For writers to be co-opted by the Zees and Vedantas of the world is to allow themselves to admit that we live in a dystopia from which there is no exit.

In such a setting, literary ambitions expand not in terms of aesthetics, ideas, or engagement with the world, but along the lines of a networked career. The lesson being reinforced in the writer by such tainted festivals, a lesson antithetical to the very soul of writing, is to compromise. Don’t stick out; don’t make enemies among the powerful; don’t dissent; don’t run with the outliers, the eccentrics, the contrarians. Learn to get along with the captains of industry, with the thugs of the far right, and focus on building your brand.
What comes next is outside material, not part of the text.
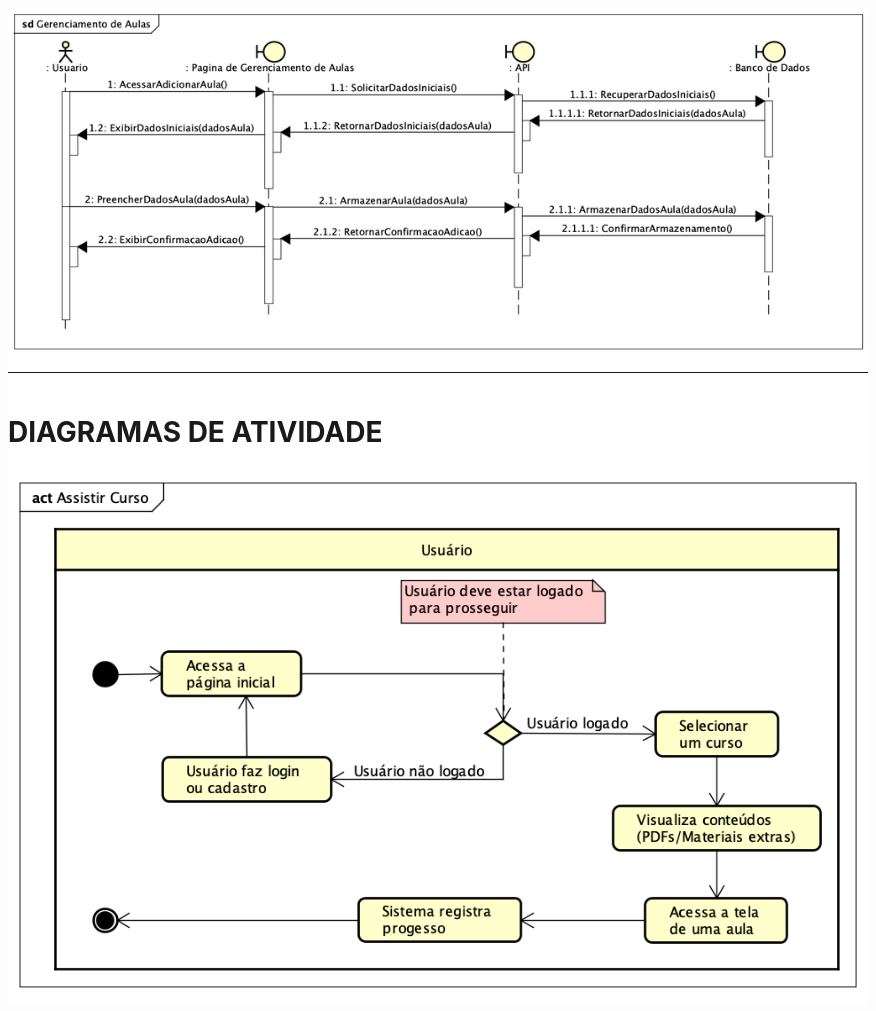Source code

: ![Diagrama de Sequência](img/DiagramSequenceGerenciamentodeAulas.png)  

--- 


# DIAGRAMAS DE ATIVIDADE

![Diagrama de Atividade](img/DiagramActivityAssistirCurso.png)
If they ask you to bend, be willing to crawl. Do not, by any means, make the same career move as Rabindranath Tagore, the poet who, almost a century ago, returned his knighthood in protest against the British massacre of civilians at Jalianwallah Bagh.

Against this craven culture of looking away and of deal making, it is worth asserting the need to resist, to defy, and to question. For writers to be co-opted by the Zees and Vedantas of the world is to allow themselves to be possessed, to admit that we live in a dystopia from which there is no exit. To find a way out of our present situation, in India or elsewhere, we must call to account all those who visit devastation upon the world on their working days and choose to sponsor literary festivals on their weekends.